Monday, 14 April 2014

What's the point of poetry?

At a forthcoming open day for my department, in June, I've offered to talk to the topic 'What's the point of poetry?' and so perhaps I've been more attuned to these debates in recent weeks. Two particular experiences have struck me. The first was hearing a talk on Yeats by a colleague at a recent OUDCE Day School, at which he recounted amusingly the textual history of 'The Lake Isle of Innisfree' -- ranging from Flann O'Brien's (writing as Myles na Gopaleen) coruscating deconstruction of the poem to the Sligo tourist board's shameful plugging of Innisfree coach tours, pubs, and hotels (there's even an Innisfree perfume). But at the same time, as my colleague pointed out, everyone from Ireland seems to know the poem: and for the Irish diaspora, it helps them feel connected to home. This led to a discussion of a 1999 poll, conducted by the Irish Times, which discovered Irish people's 100 favourite poems. 'Innisfree' is there, yes, inevitably (at number 1), but so too are some really wonderful and less apparently 'populist' poems -- such as 'On Raglan Road' by the (really rather underrated) Patrick Kavanagh (at 5) and his ecstatic (and really rather erotic) sonnet 'Canal Bank Walk' at number 8. Yeats and Heaney dominate the list, inevitably, but it also contains Irish-language poetry, celebratory poems, difficult poems and, perhaps inevitably, poems about loss and love (such as Heaney's heart-breaking 'Mid-term Break', about his childhood experience of losing his brother, at number 3). Heaney, unlike Yeats (whose odd reading of 'Innisfree' is much played, and argued over), was a beautiful reader of his own poems -- and you can hear him reading 'Mid-term break' here.

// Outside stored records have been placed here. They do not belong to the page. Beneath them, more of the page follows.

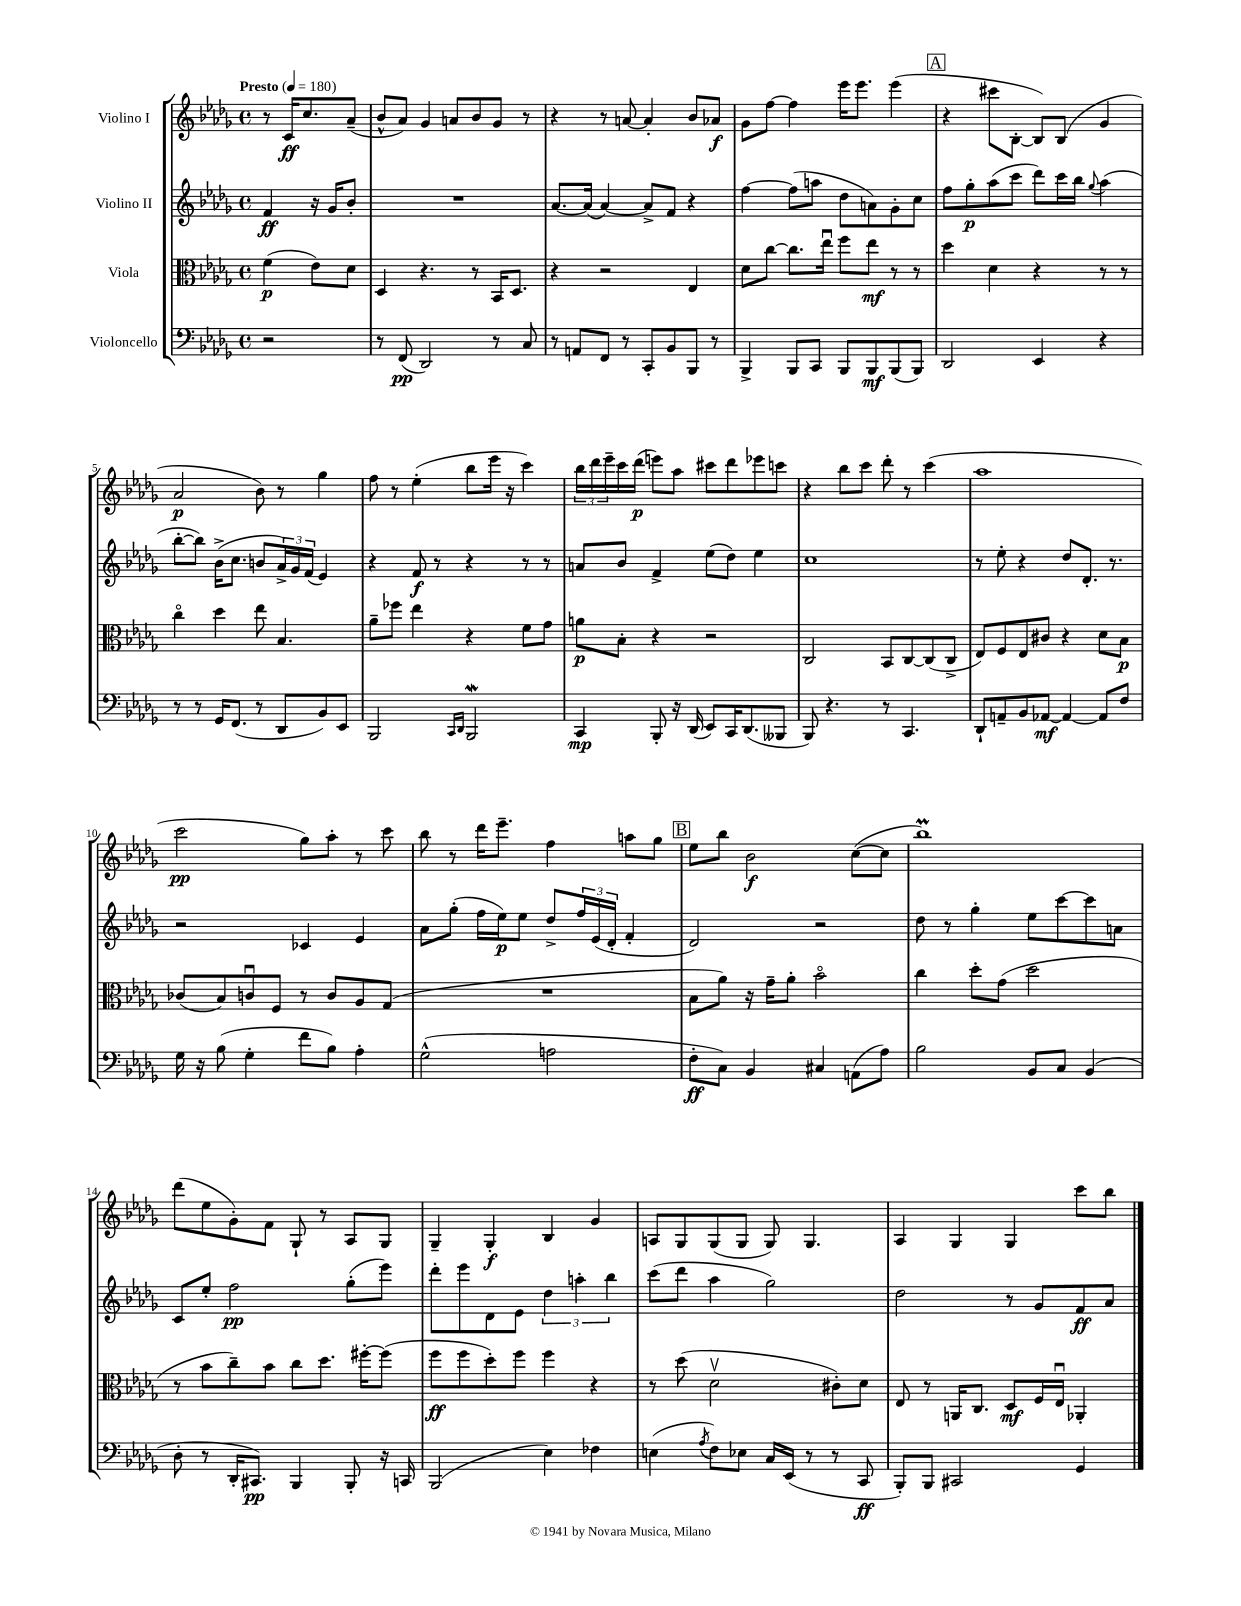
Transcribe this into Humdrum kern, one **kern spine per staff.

**kern	**kern	**kern	**kern
*staff4	*staff3	*staff2	*staff1
*clefF4	*clefC3	*clefG2	*clefG2
*k[b-e-a-d-g-]	*k[b-e-a-d-g-]	*k[b-e-a-d-g-]	*k[b-e-a-d-g-]
*M4/4	*M4/4	*M4/4	*M4/4
*met(c)	*met(c)	*met(c)	*met(c)
*MM180	*MM180	*MM180	*MM180
2r	(4f	4f	8r
.	.	.	16c
.	.	.	8.cc
.	8e-)	16r	.
.	.	16g-	.
.	8d-	8b-'	(8a-~
=	=	=	=
8r	4D-	1r	8b-^^
(8FF	.	.	8a-)
2DD-)	4.r	.	4g-
.	.	.	8a
.	8r	.	8b-
8r	16BB-	.	8g-
.	8.D-	.	.
8C	.	.	8r
=	=	=	=
8r	4r	[8.a-	4r
8AA	.	.	.
.	.	(16a-]	.
8FF	2r	[4a-)	8r
8r	.	.	[8a
8CC'	.	8a-^]	4a']
8BB-	.	8f	.
8BBB-	4E-	4r	8b-
8r	.	.	8a-
=	=	=	=
4BBB-^	8d-	[4ff	8g-
.	[8cc	.	[8ff
8BBB-	8.cc]	(8ff]	4ff]
8CC	.	8aa	.
.	16ee-u	.	.
8BBB-	8ff	8dd-	16eee-
.	.	.	8.eee-
8BBB-	8ee-	8a)	.
(8BBB-	8r	8g-'	(4eee-
8BBB-)	8r	8cc	.
=	=	=	=
2DD-	4dd-	8ff	4r
.	.	8gg-'	.
.	4d-	(8aa-	8ccc#
.	.	8ccc	[8B-'
4EE-	4r	8ddd-)	8B-])
.	.	16ccc	(8B-
.	.	16bb-	.
.	.	8qqgg-	.
4r	8r	(4aa-	4g-
.	8r	.	.
=	=	=	=
8r	4cco	[8bb-'	2a-
8r	.	8bb-])	.
16GG-	4dd-	(16b-^	.
(8.FF	.	8.cc	.
8r	8ee-	8b	8b-)
8DD-	4.B-	24a-^)	8r
.	.	24g-	.
.	.	(24f	.
8BB-)	.	4e-)	4gg-
8EE-	.	.	.
=	=	=	=
2BBB-	8a-~	4r	8ff
.	8ff-	.	8r
.	4ee-	8f	(4ee-'
.	.	8r	.
16qqCC	.	.	.
16qqDD-	.	.	.
2BBB-	4r	4r	8bb-
.	.	.	16eee-
.	.	.	16r
.	8f	8r	4ccc)
.	8g-	8r	.
=	=	=	=
4CC	8a	8a	24bb-
.	.	.	24ddd-
.	.	.	24eee-~
.	8B-'	8b-	16ccc
.	.	.	(16ddd-
8BBB-'	4r	4f^	8eee)
16r	.	.	8aa-
(16DD-	.	.	.
8EE-)	2r	(8ee-	8ccc#
16CC	.	8dd-)	8ddd-
(8.DD-	.	.	.
.	.	4ee-	8eee-
8BBB--	.	.	8ccc
=	=	=	=
8BBB-)	2C	1cc	4r
4.r	.	.	.
.	.	.	8bb-
.	.	.	8ccc
8r	8BB-	.	8ddd-'
4.CC	[8C	.	8r
.	(8C]	.	(4ccc
.	8C^	.	.
=	=	=	=
8DD-`	8E-)	8r	1aa-
8AA~	8F	8ee-'	.
8BB-	8E-	4r	.
[8AA-	8c#	.	.
4AA-_	4r	8dd-	.
.	.	8.d-'	.
8AA-]	8d-	.	.
.	.	8.r	.
8F	8B-	.	.
=	=	=	=
16G-	(8c-	2r	2ccc
16r	.	.	.
(8B-	8B-)	.	.
4G-'	8cu	.	.
.	8F	.	.
8f	8r	4c-	8gg-)
8B-)	8c	.	8aa-'
4A-'	8A-	4e-	8r
.	(8G-	.	8ccc
=	=	=	=
(2G-^^	1r	8a-	8bb-
.	.	(8gg-'	8r
.	.	16ff	16ddd-
.	.	16ee-)	8.eee-~
.	.	8ee-	.
2A	.	8dd-^	4ff
.	.	24ff	.
.	.	(24e-	.
.	.	24d-'	.
.	.	4f'	8aa
.	.	.	8gg-
=	=	=	=
8F'	8B-	2d-)	8ee-
8C)	8a-)	.	8bb-
4BB-	16r	.	2b-
.	16g-~	.	.
.	8a-'	.	.
4C#	2b-o	2r	.
(8AA	.	.	([8cc
8A-)	.	.	8cc]
=	=	=	=
2B-	4cc	8dd-	1bb-)
.	.	8r	.
.	8dd-'	4gg-'	.
.	(8g-	.	.
8BB-	2dd-	8ee-	.
8C	.	[8ccc	.
(4BB-	.	8ccc]	.
.	.	8a	.
=	=	=	=
8D-'	8r	8c	(8ddd-
8r	8b-	8ee-'	8ee-
16DD-'	8cc~)	2ff	8g-')
8.CC#)	.	.	.
.	8b-	.	8f
4BBB-	8cc	.	8G-`
.	8.dd-	.	8r
8BBB-'	.	(8gg-'	8A-
.	[16ff#'	.	.
16r	(8ff#]	8eee-)	8G-
16CC	.	.	.
=	=	=	=
(2BBB-	8ff	8ddd-'	4G-~
.	8ff	8eee-	.
.	8dd-')	8d-	4G-'
.	8ff	8e-	.
4E-)	4ff	6dd-	4B-
.	.	6aa'	.
4F-	4r	.	4g-
.	.	6bb-	.
=	=	=	=
(4E	8r	(8ccc	8A
.	(8dd-	8ddd-	8G-
8qA-	.	.	.
8F)	2d-v	4aa-	(8G-
8E-	.	.	8G-
16C	.	2gg-)	8G-)
(16EE-	.	.	.
8r	.	.	4.G-
8r	8c#')	.	.
8CC	8d-	.	.
=	=	=	=
8BBB-')	8E-	2dd-	4A-
8BBB-	8r	.	.
2CC#	16AA	.	4G-
.	8.C	.	.
.	8D-	8r	4G-
.	16F	8g-	.
.	16E-u	.	.
4GG-	4AA-'	8f	8ccc
.	.	8a-	8bb-
==	==	==	==
*-	*-	*-	*-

Heaney was one of the early contributors, along with two other contributors who have also since passed (Frank Kermode and Christopher Hitchens), to the recent publication Poems That Make Grown Men Cry: another compilation of 100 poems. It is difficult to hear 'Mid-term Break', particularly with the little crack you hear in Heaney's voice as he says 'corpse', without welling up: but again the selection of poems shows how widely people still read, and how far poetry still has the power to move. The book led to a wonderful segment on Jeremy Vine's Radio 2 programme last week, to which men contributed, and bravely read out poetry live: my favourite was a simple and effective reading of Christina Rossetti's 'Remember Me'. Perhaps the most brilliant thing about this collection, though, is not the desire to make 'men' cry (which might seem a little shameful, in a Richard Curtis-esque fashion), but the range of poems and thoughts provided. I was particularly moved by a small and beautiful poem ('Those who are near me') by the nobel prize-winning poet Rabindranath Tagore, who is having something of a renaissance at the moment. This is a clear example, I think, of a poem articulating something you might always have felt, but somehow couldn't quite put into words.

Those who are near me do not know that you are
   nearer to me than they are
Those who speak to me do not know that my heart
    is full with your unspoken words
Those who crowd in my path do not know that I
    am walking alone with you
Those who love me do not know that their love
    brings you to my heart 


--- And this, I think, is poetry's peculiar gift.